Owen got it—the girl had only been home a couple hours and was stuck at a gathering that frankly looked more like a retirement home shindig than a welcome-home party for a jet-setting woman in her late twenties.
Still, if she left, it would mean she’d have to take her hand from his, and he liked it there.
Without thinking twice about it, Owen let the part of him at half-mast again get in the way of the plans he’d made for his afternoon.
Food. Maybe work on the barn. Another beer on his land.
“Why don’t I take you? We’re neighbors after all, and I was just heading that way myself.”
“You wouldn’t mind?”
“Not at all. It’d be my pleasure. Besides, isn’t that what neighbors are there for?”
She didn’t pick up on his lie. There wasn’t a chance in hell he’d have made the same offer to one of the old ladies who’d all but betrothed him to one of their granddaughters.
“Great, I’ll tell my folks.”
Owen shook Brad’s hand, accepted his thanks for taking care of his sister so he could co-host the party, and tried not to take too much offense when Brad reminded him that his sister would be leaving again in a few short days.
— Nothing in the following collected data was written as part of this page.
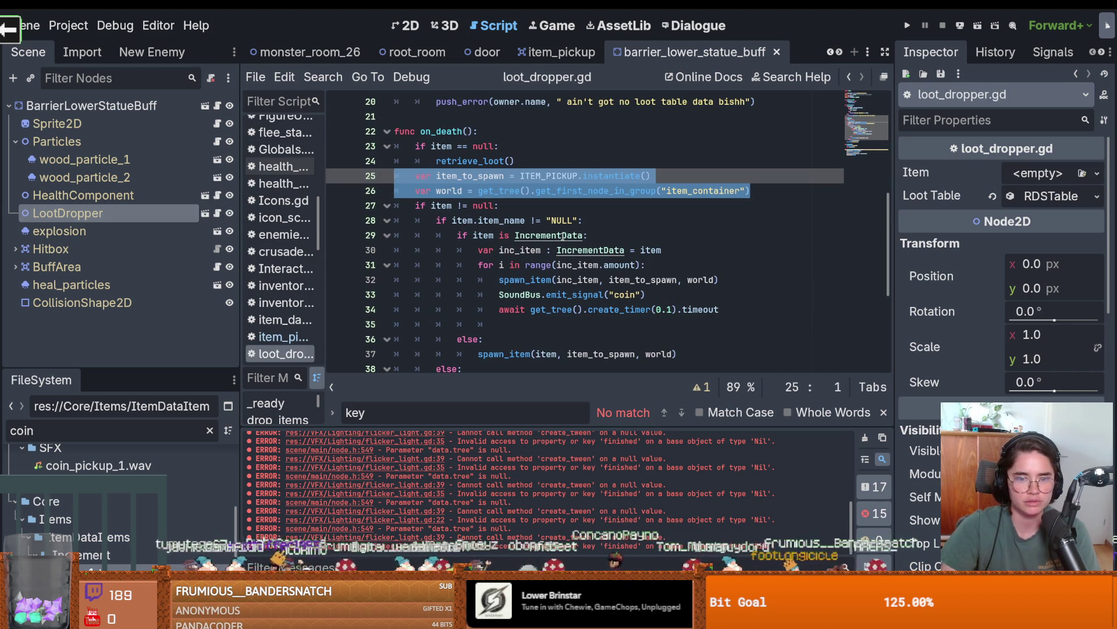
key(ctrl+x)
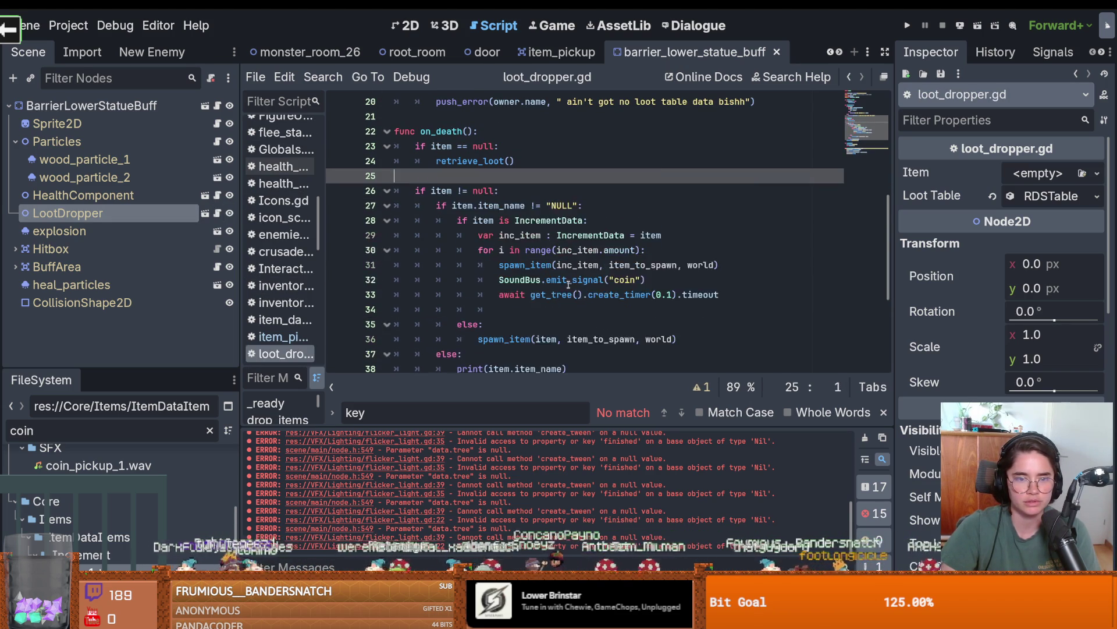
scroll(573, 278, down, 4)
click(635, 295)
key(Return)
key(ctrl+v)
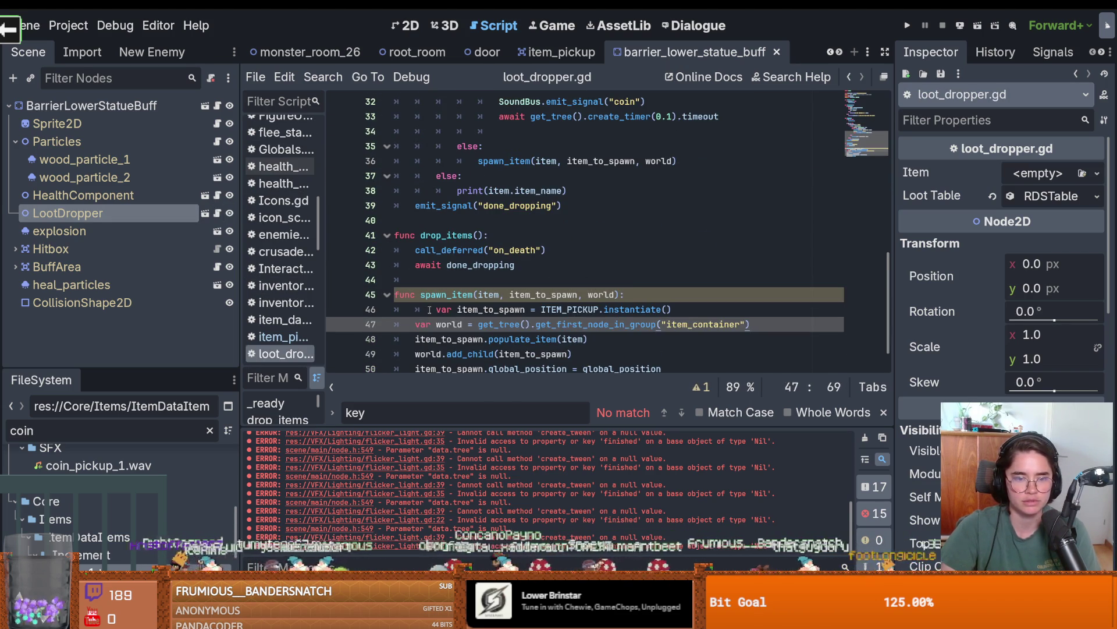
Remove the item_to_spawn and world parameters from spawn_item's signature and save.
click(618, 295)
Owen understood. Her life resembled the one he’d led the past fifteen years, too dictated by the here and gone again to be strapped down to a town, or a man. But that didn’t stop him from wishing he’d met her when she yearned to slow down a bit, plant some roots. When she might have been on the same page as him, no longer a nomad.
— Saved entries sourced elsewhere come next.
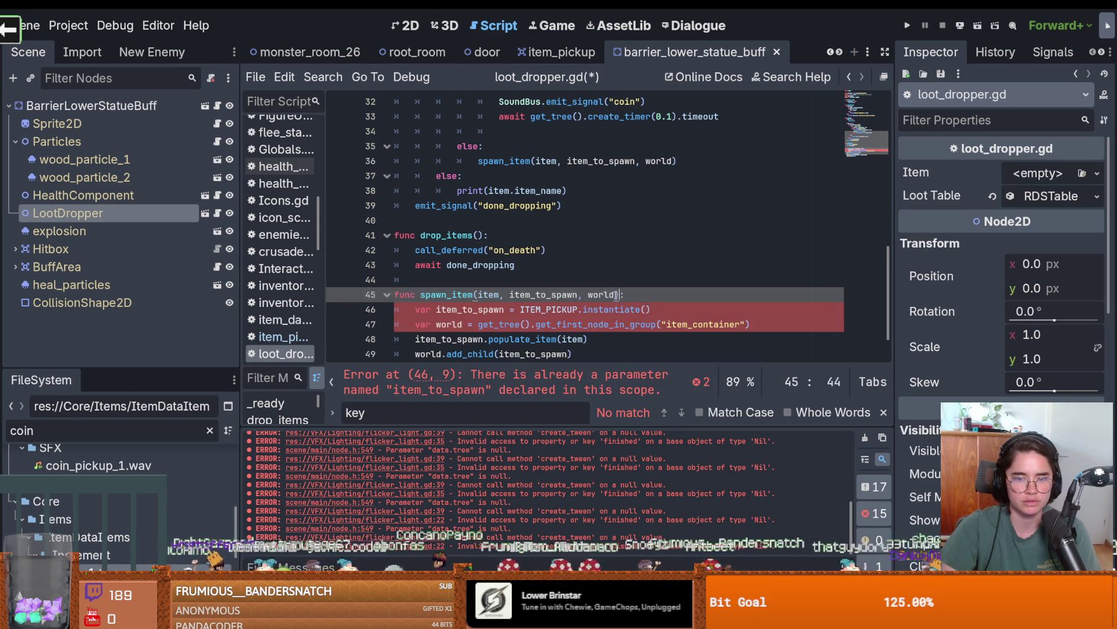
click(579, 295)
drag(550, 297, 498, 295)
key(BackSpace)
key(ctrl+s)
Drop the extra arguments from the spawn_item calls on lines 36 and 31, save, and run the game.
scroll(564, 280, down, 1)
scroll(574, 262, up, 1)
scroll(552, 272, down, 1)
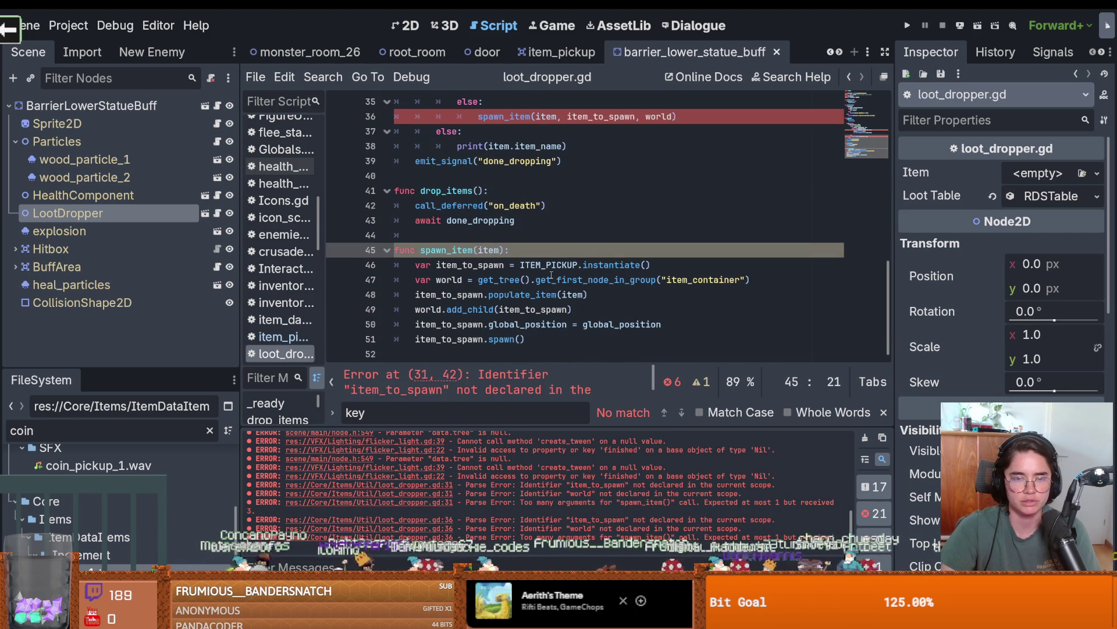
scroll(556, 272, up, 1)
scroll(559, 169, up, 1)
drag(675, 206, 557, 205)
key(Delete)
drag(717, 132, 602, 131)
key(Delete)
key(ctrl+s)
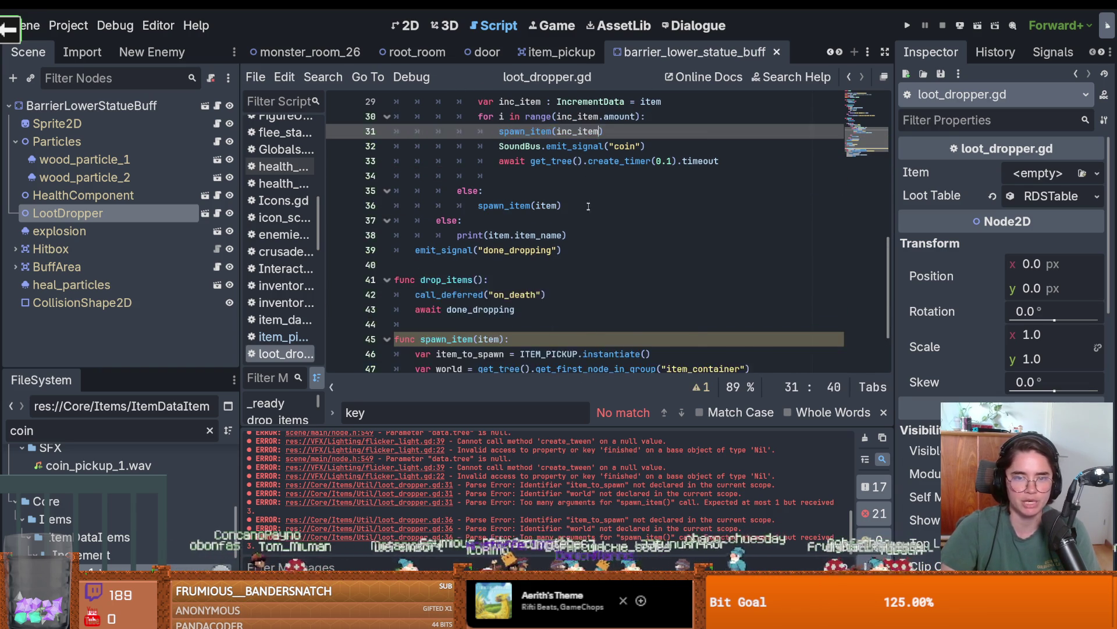
scroll(597, 206, down, 2)
click(909, 25)
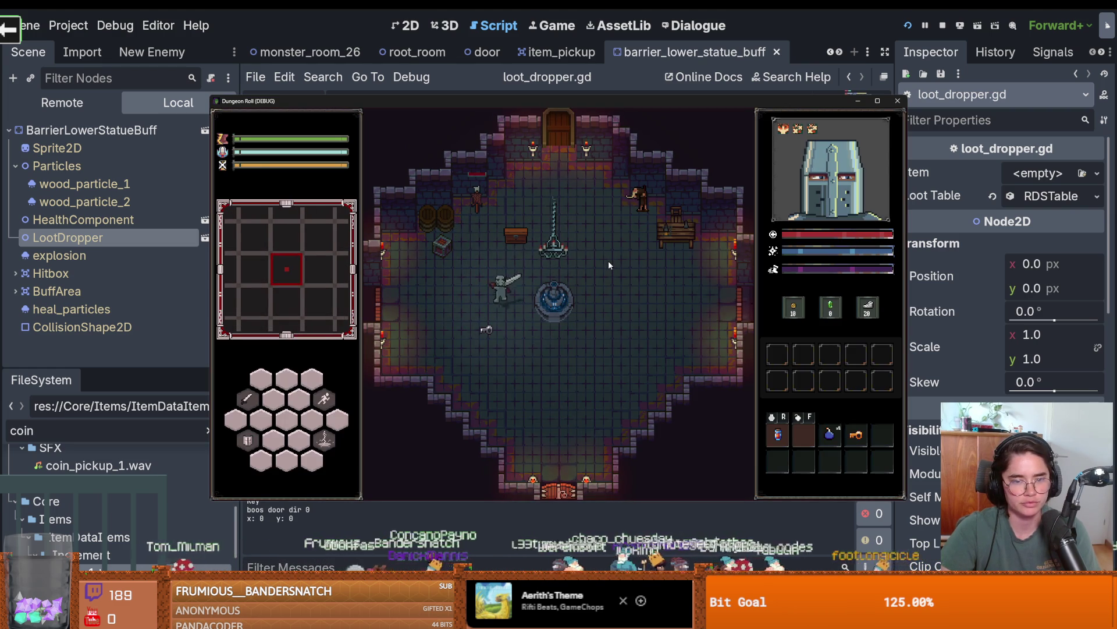
Walk the player to the chest, open it with E, and collect the spilled coins.
key(w)
key(e)
key(s)
key(s)
key(a)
When they got to his truck, he helped heft her into it. He gulped back an urge to run his hands down the smooth, tanned legs on display, shutting the door on them and his lust.
“So, why’d you come back to Banberry at all?” he asked her when they were both buckled in and heading south down the road towards the farms.
Though he had to fight to keep his eyes on the road and not on her, he sensed her gaze boring into him.
“I feel like I owe them,” she replied.